» Supplied data:
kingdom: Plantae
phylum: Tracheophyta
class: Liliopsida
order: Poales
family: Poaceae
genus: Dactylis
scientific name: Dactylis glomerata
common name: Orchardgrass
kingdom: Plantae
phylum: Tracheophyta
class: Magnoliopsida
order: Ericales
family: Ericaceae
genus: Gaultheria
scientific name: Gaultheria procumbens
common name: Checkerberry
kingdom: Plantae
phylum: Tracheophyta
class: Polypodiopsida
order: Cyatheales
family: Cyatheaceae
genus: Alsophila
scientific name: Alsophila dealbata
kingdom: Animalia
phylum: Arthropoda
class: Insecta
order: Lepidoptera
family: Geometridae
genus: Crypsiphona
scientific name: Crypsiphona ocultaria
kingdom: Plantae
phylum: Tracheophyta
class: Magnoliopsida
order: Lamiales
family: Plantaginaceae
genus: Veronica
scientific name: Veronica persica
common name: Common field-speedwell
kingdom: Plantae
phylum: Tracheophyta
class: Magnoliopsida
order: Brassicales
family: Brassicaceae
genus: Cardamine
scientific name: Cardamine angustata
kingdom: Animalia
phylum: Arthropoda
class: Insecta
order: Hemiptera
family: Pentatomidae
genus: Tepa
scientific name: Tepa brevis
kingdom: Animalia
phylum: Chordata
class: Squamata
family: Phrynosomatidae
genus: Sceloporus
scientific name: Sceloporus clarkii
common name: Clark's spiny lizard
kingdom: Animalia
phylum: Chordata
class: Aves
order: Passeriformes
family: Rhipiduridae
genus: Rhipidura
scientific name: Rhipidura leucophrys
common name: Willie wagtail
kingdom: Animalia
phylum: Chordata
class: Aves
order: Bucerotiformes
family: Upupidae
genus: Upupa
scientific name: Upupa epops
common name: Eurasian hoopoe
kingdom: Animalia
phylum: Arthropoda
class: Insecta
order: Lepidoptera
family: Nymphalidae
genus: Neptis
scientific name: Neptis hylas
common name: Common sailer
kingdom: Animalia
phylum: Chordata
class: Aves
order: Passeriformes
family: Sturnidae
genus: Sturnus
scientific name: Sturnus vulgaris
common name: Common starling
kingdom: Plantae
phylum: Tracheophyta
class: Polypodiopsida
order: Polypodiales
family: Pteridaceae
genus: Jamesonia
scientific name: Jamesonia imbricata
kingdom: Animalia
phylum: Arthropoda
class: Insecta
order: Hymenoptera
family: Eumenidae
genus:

» Written exercise: Output the material above as a two-column Markdown table headed Row and Line, running from its first line through the line with "order: Cyatheales" (both ends included), one line per row with a row number and blank lines left out.

» Correct output:
| Row | Line |
|---|---|
| 1 | kingdom: Plantae |
| 2 | phylum: Tracheophyta |
| 3 | class: Liliopsida |
| 4 | order: Poales |
| 5 | family: Poaceae |
| 6 | genus: Dactylis |
| 7 | scientific name: Dactylis glomerata |
| 8 | common name: Orchardgrass |
| 9 | kingdom: Plantae |
| 10 | phylum: Tracheophyta |
| 11 | class: Magnoliopsida |
| 12 | order: Ericales |
| 13 | family: Ericaceae |
| 14 | genus: Gaultheria |
| 15 | scientific name: Gaultheria procumbens |
| 16 | common name: Checkerberry |
| 17 | kingdom: Plantae |
| 18 | phylum: Tracheophyta |
| 19 | class: Polypodiopsida |
| 20 | order: Cyatheales |